→ What you should do:
Repeat every line of the listing below word for word, leaving out the pictures.

[Figure understanding tasks]
********

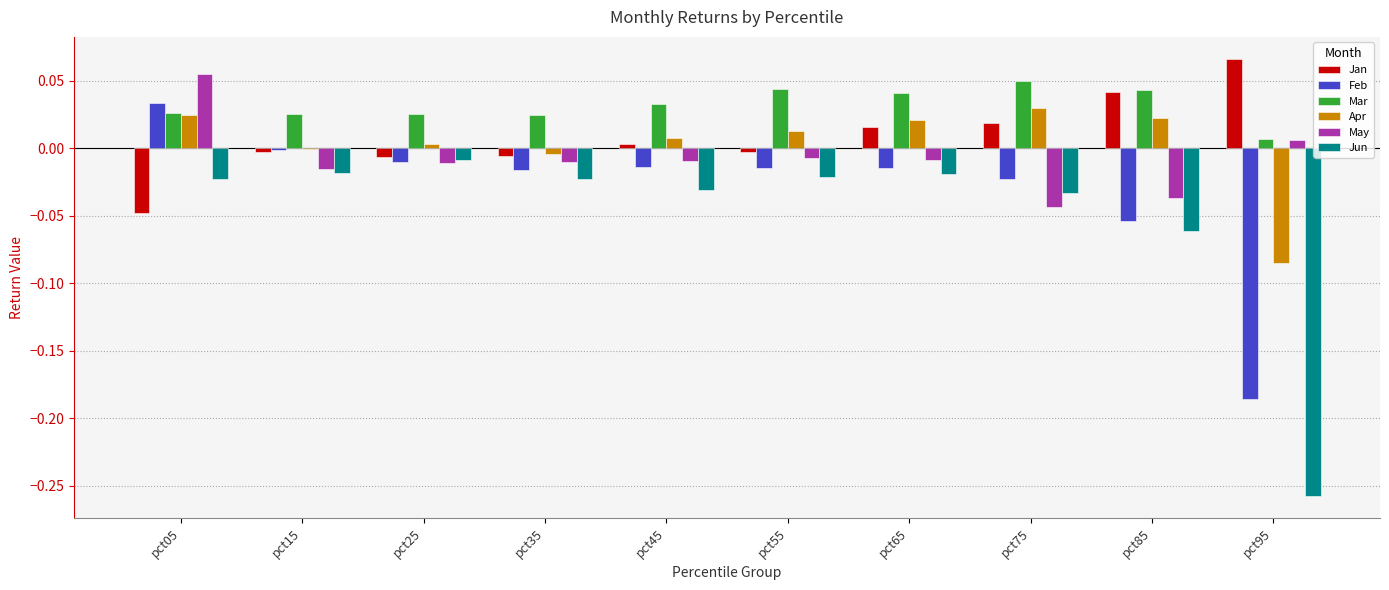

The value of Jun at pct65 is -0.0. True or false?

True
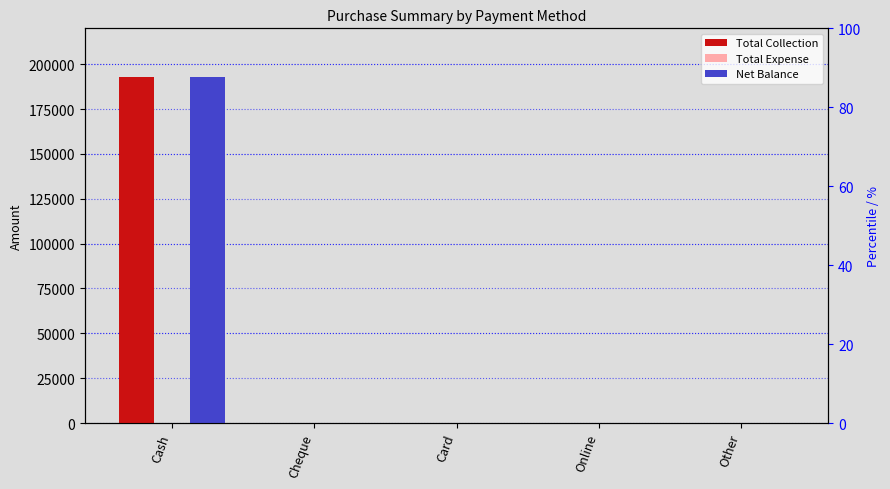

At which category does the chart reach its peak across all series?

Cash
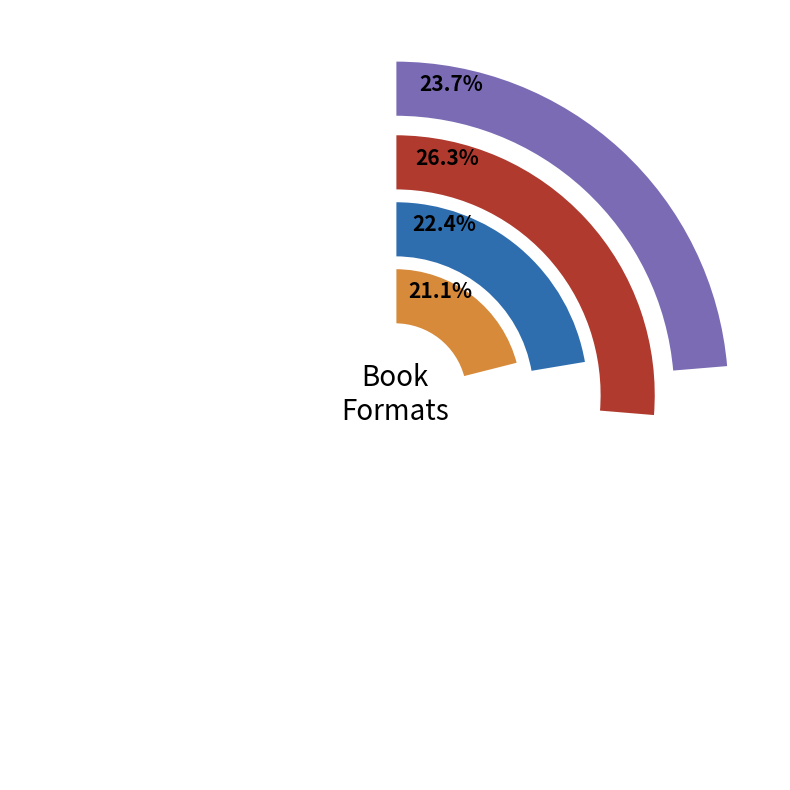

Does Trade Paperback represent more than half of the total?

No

********

→ Answer to this exercise:
The value of Jun at pct65 is -0.0. True or false?

True

At which category does the chart reach its peak across all series?

Cash

Does Trade Paperback represent more than half of the total?

No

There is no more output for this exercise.